What to check before you buy
- The service charge history for the specific tower, three years back. Marina ranges roughly Dh14 to Dh28 per square foot as of 2026 and old towers sit at both extremes.
- Chiller: included, capacity charged, or consumption billed to tenant. It changes both your net and what rent the market will bear.
- Any upcoming special assessments in old towers. One facade or elevator project can erase a year of yield.
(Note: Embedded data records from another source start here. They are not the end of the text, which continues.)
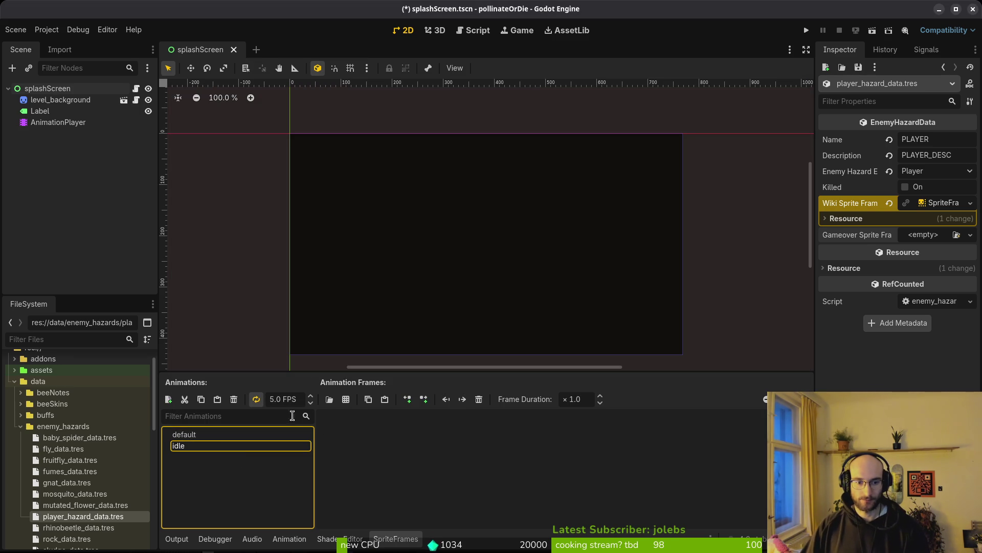
left_click(270, 400)
type("1")
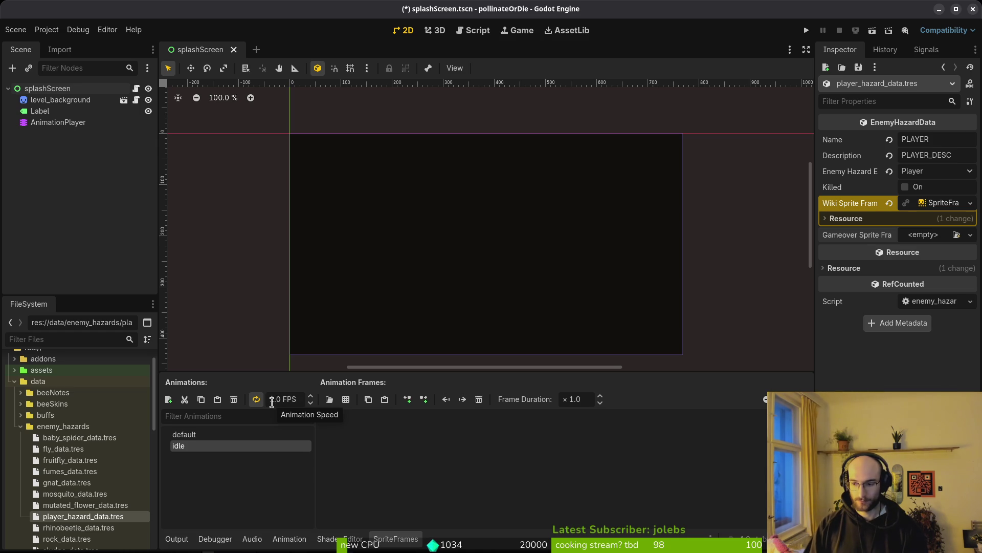
Step: Fill idle with the top row of eight bee frames and save
left_click(347, 400)
left_click(588, 440)
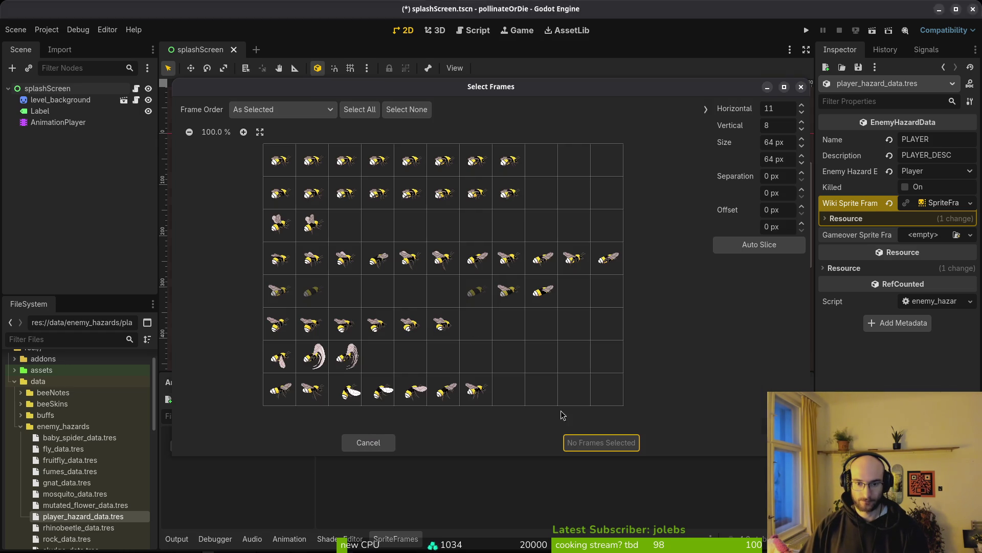
left_click_drag(283, 160, 499, 167)
left_click(601, 444)
key("ctrl+s")
Step: Copy the Wiki Sprite Frames value into Gameover Sprite Frames
right_click(865, 206)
- Signed rents for the exact tower in the RERA rental index; Marina asking rents run optimistic.
What this does not mean
It does not mean Marina beats the mid market on yield. It does not: JLT runs about a point higher and JVC more than that. What Marina offers is the best liquidity in Dubai, an effectively frozen supply side, and a tenant pool that does not thin out in soft quarters. If you need to exit in four weeks, Marina sells; that option has a price, and the price is yield. Treat the premium tower stock as an appreciation and lifestyle asset, and the original towers as the income play.
Is Dubai Marina a good investment in 2026?
For liquidity plus moderate income, yes. As of Q2 2026 expect 5.5 to 6.5 percent gross on one bedrooms, with older towers at the top of that range and premium new stock below it. Pure yield buyers do better in JLT or JVC.
What is the average rental yield in Dubai Marina?
Roughly 5.5 to 6.5 percent gross for one bedrooms and 6.5 to 7 percent for studios as of Q2 2026. Net of service charges, most units land between 4.3 and 5.3 percent.
Are old Marina towers worth buying?
For income, often yes. They trade 25 to 40 percent below new stock per square foot while renting only 8 to 15 percent lower, which is where the extra yield lives. Budget for older building capex and check the service charge history before committing.
Marina or JLT for a rental investment?
JLT for the higher number, Marina for the safer one. JLT yields roughly a point more; Marina gives you faster resale, shorter vacancy and a deeper tenant pool. Match the choice to whether income or optionality matters more to you.
Source data: DLD transaction file (Q2 2026), RERA rental index, Property Monitor. Ranges, not promises; verify against the current quarter.